Un esempio per tutti nel circoscrivere il raggiungimento nel caso del “Superbonus”, è quello di considerare il generatore di energia rinnovabile come un investimento “trainato e non trainante” degli interventi di riqualificazione energetica degli edifici, tale per cui la finalità di questi ultimi finisce, nel calcolo della riqualificazione stessa, in una posizione secondaria e non necessaria per ottenere il salto delle famose due classi energetiche.
A livello normativo la combinazione necessaria, tra efficientamento energetico (riduzione dei fabbisogni energetici) ed autoproduzione energetica, viene scollata fino a tralasciare l’obiettivo stesso della transizione ecologica, riversando tutta l’attenzione sulla realizzazione dell’involucro abitativo.
Pertanto, lo scollamento dei due interventi combinati risiede anche in un dimensionamento che può risultare errato degli investimenti per una riduzione dei fabbisogni energetici delle famiglie.
La riduzione di questi ultimi è l’obiettivo principale, affinché i nuclei famigliari possano in primis far fronte agli investimenti necessari e poi, come aggiunta, usufruire dell’intervento dello stato attraverso il meccanismo del credito d’imposta.
Dunque, una tassonomia credibile per normalizzare l’intervento dello stato deve, prima di tutto, riferirsi ad un’“isola energetica” (unità abitativa) atta a circoscrivere il soggetto beneficiario del credito d’imposta come l’autoprosumer, il cui scopo finale è il raggiungimento di un certo livello di autosufficienza energetica.
Proprio il livello di quest’ultima doveva essere il riferimento normativo su cui calibrare la misurazione degli interventi e non il mero calcolo dei mq di involucro abitativo (finestre, cappotti, etc.) o, peggio ancora, il semplice cambiamento di un generatore termico (da caldaia a gas a pompa di calore) senza un riscontro nel dimensionamento del fabbisogno energetico.
La prima stortura normativa, dunque, parte dalla definizione del tetto massimo ammissibile in funzione di un calcolo lineare degli interventi, generando la conseguente speculazione dei prezzi. La seconda è quella, invece, di consegnare l’interesse della finanza pubblica ad un sistema perverso di intermediazioni finanziarie, con le continue cessioni dei crediti fiscali ottenuti.
Al di là di ogni speculazione politica o ideologica, bisogna ammettere che la parola “sostenibilità ambientale” non può essere scambiata con “opportunità di speculazione finanziaria”, altrimenti non staremo consegnando nulla di buono alle nostre comunità.

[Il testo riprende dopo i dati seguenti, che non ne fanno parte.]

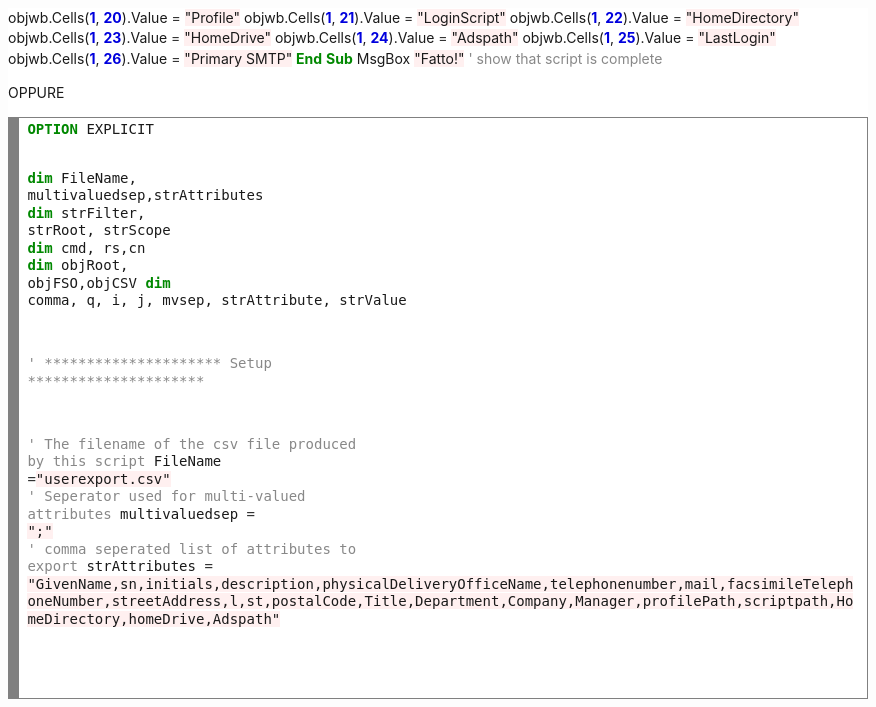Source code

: objwb.Cells(<span style="color: #0000DD; font-weight: bold">1</span>, <span style="color: #0000DD; font-weight: bold">20</span>).Value <span style="color: #333333">=</span> <span style="background-color: #fff0f0">"Profile"</span> 
objwb.Cells(<span style="color: #0000DD; font-weight: bold">1</span>, <span style="color: #0000DD; font-weight: bold">21</span>).Value <span style="color: #333333">=</span> <span style="background-color: #fff0f0">"LoginScript"</span> 
objwb.Cells(<span style="color: #0000DD; font-weight: bold">1</span>, <span style="color: #0000DD; font-weight: bold">22</span>).Value <span style="color: #333333">=</span> <span style="background-color: #fff0f0">"HomeDirectory"</span> 
objwb.Cells(<span style="color: #0000DD; font-weight: bold">1</span>, <span style="color: #0000DD; font-weight: bold">23</span>).Value <span style="color: #333333">=</span> <span style="background-color: #fff0f0">"HomeDrive"</span> 
objwb.Cells(<span style="color: #0000DD; font-weight: bold">1</span>, <span style="color: #0000DD; font-weight: bold">24</span>).Value <span style="color: #333333">=</span> <span style="background-color: #fff0f0">"Adspath"</span> 
objwb.Cells(<span style="color: #0000DD; font-weight: bold">1</span>, <span style="color: #0000DD; font-weight: bold">25</span>).Value <span style="color: #333333">=</span> <span style="background-color: #fff0f0">"LastLogin"</span> 
objwb.Cells(<span style="color: #0000DD; font-weight: bold">1</span>, <span style="color: #0000DD; font-weight: bold">26</span>).Value <span style="color: #333333">=</span> <span style="background-color: #fff0f0">"Primary SMTP"</span> 
<span style="color: #008800; font-weight: bold">End</span> <span style="color: #008800; font-weight: bold">Sub</span> 
MsgBox <span style="background-color: #fff0f0">"Fatto!"</span> <span style="color: #888888">&#39; show that script is complete</span>
</pre>
</div>

OPPURE



<div style="background: #ffffff; overflow:auto;width:auto;border:solid gray;border-width:.1em .1em .1em .8em;padding:.2em .6em;">
  <pre style="margin: 0; line-height: 125%"><span style="color: #008800; font-weight: bold">OPTION</span> EXPLICIT

<span style="color: #008800; font-weight: bold">dim</span> FileName, multivaluedsep,strAttributes
<span style="color: #008800; font-weight: bold">dim</span> strFilter, strRoot, strScope
<span style="color: #008800; font-weight: bold">dim</span> cmd, rs,cn
<span style="color: #008800; font-weight: bold">dim</span> objRoot, objFSO,objCSV
<span style="color: #008800; font-weight: bold">dim</span> comma, q, i, j, mvsep, strAttribute, strValue

<span style="color: #888888">&#39; ********************* Setup *********************</span>

<span style="color: #888888">&#39; The filename of the csv file produced by this script</span>
FileName <span style="color: #333333">=</span><span style="background-color: #fff0f0">"userexport.csv"</span>
<span style="color: #888888">&#39; Seperator used for multi-valued attributes</span>
multivaluedsep <span style="color: #333333">=</span> <span style="background-color: #fff0f0">";"</span>
<span style="color: #888888">&#39; comma seperated list of attributes to export</span>
strAttributes <span style="color: #333333">=</span> <span style="background-color: #fff0f0">"GivenName,sn,initials,description,physicalDeliveryOfficeName,telephonenumber,mail,facsimileTelephoneNumber,streetAddress,l,st,postalCode,Title,Department,Company,Manager,profilePath,scriptpath,HomeDirectory,homeDrive,Adspath"</span>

Oltre alla misura immorale del “Super Bonus” (110%) che non permette di re-innescare quel processo virtuoso di moltiplicazione degli investimenti sulla base dei livelli di autosufficienza energetica, la concezione del legislatore per questo intervento ha generato un risultato, ahimè, nefasto anche per quelle categorie di imprenditori – e mi riferisco alle grandi industrie e alle multinazionali- che pensavano di approfittare di questo “regalo”, ma che ora rischiano di causare centinaia di migliaia di disoccupati, benché l’intervento pubblico aveva in sé una grande opportunità nel raggiungere più rapidamente la sospirata transizione ecologica ed una maggiore indipendenza energetica.
Lo stop immediato alla cessione dei crediti e allo sconto in fattura sancisce una fine inevitabile di un provvedimento che non era stato originariamente calibrato per raggiungere l’obiettivo. Tuttavia, dagli errori possiamo imparare. Sono convinto, infatti, che l’intervento pubblico pensato per accelerare la transizione energetica del nostro Paese rimanga auspicabile e a tratti necessario. Due sono i punti che dovrebbero ispirarlo: incentivare un investimento che sia realmente dimensionato ai fabbisogni del consumatore auspicando lo sviluppo di autoprosumer e di isole energetiche autosufficienti; ed infine, la morigeratezza. Non è necessario eccedere con il bonus, basterebbe un incentivo più misurato sul 60%-80%; perché bisogna ricordare che questi interventi devono servire a moltiplicare i buoni investimenti – che di per sé dovrebbero portare a una riduzione dei costi di consumo per i cittadini- e non devono essere considerati come una ricompensa per un gesto buono ma non conveniente.